### YOUR INSTRUCTIONS
In the records below, retype every line from the one that contains "collection date: 1905-06-21" through the last line of the records, inclusive.

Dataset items
__________

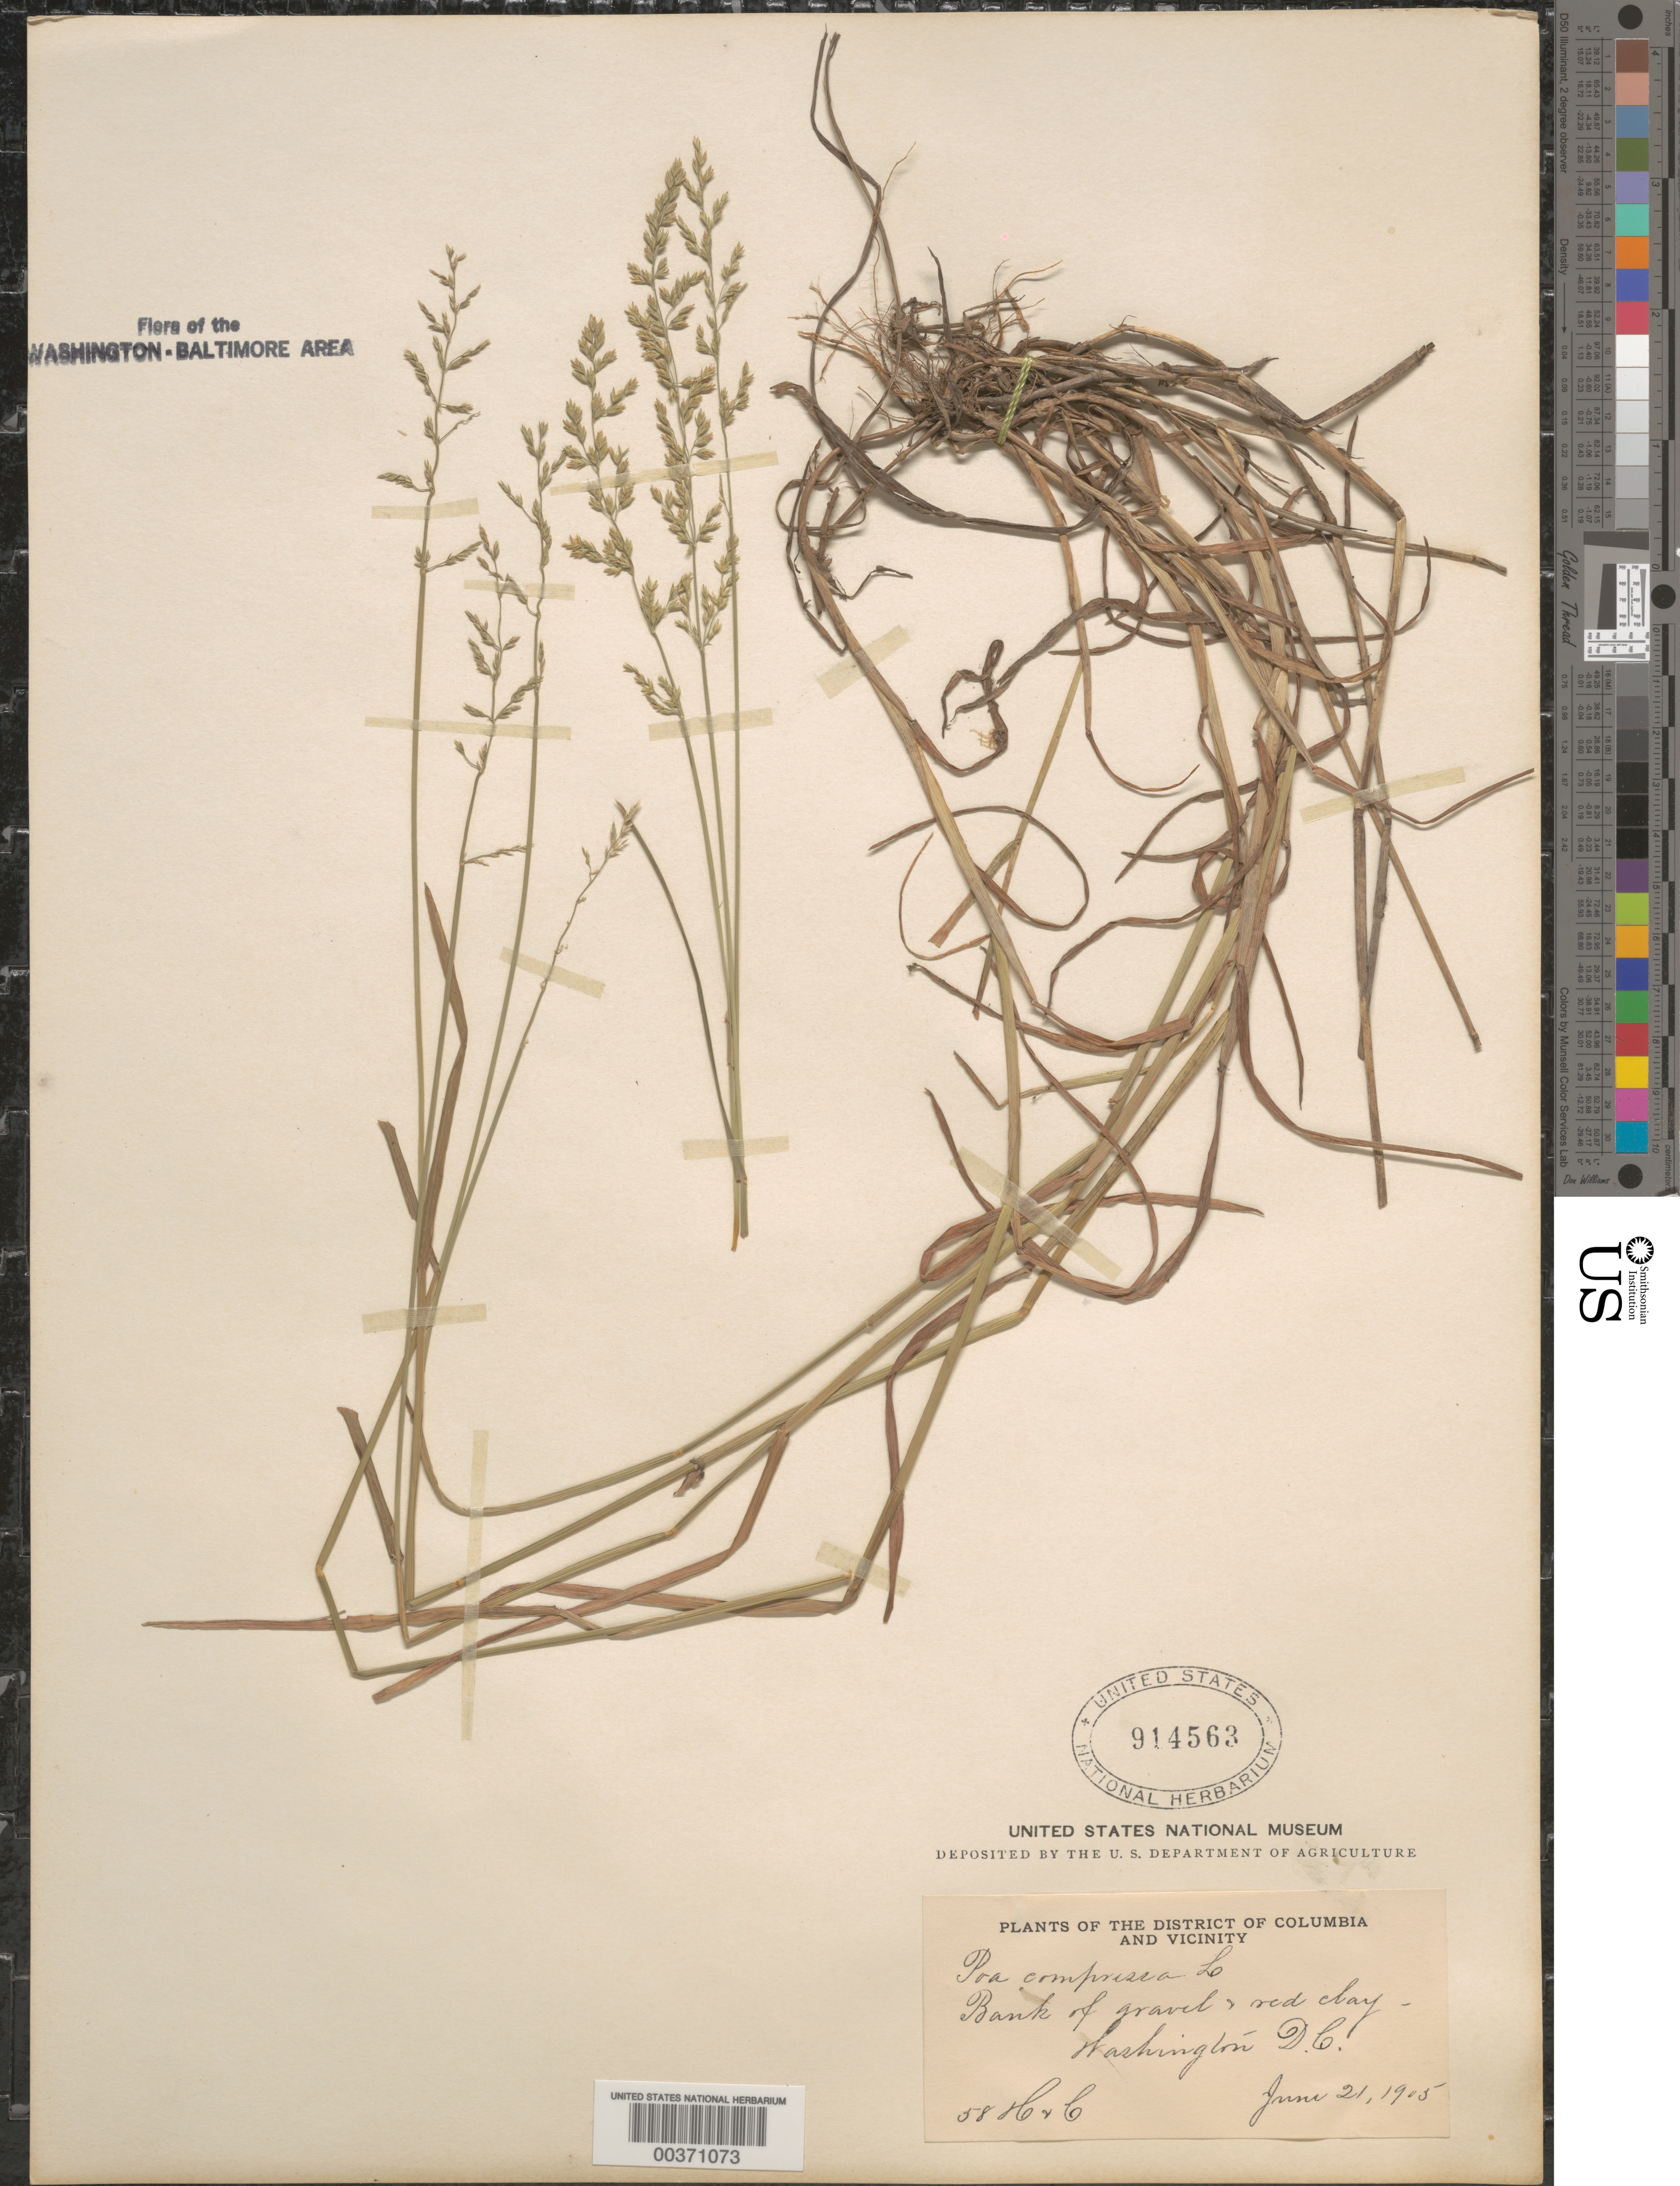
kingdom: Plantae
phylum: Tracheophyta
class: Liliopsida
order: Poales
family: Poaceae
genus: Poa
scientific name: Poa compressa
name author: L.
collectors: A. S. Hitchcock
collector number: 58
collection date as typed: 21 Jun 1905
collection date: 1905-06-21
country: United States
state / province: District of Columbia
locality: Washington DC area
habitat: Bank of gravel, red clay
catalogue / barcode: US 914563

__________

### REPLY TO THE EXERCISE
collection date: 1905-06-21
country: United States
state / province: District of Columbia
locality: Washington DC area
habitat: Bank of gravel, red clay
catalogue / barcode: US 914563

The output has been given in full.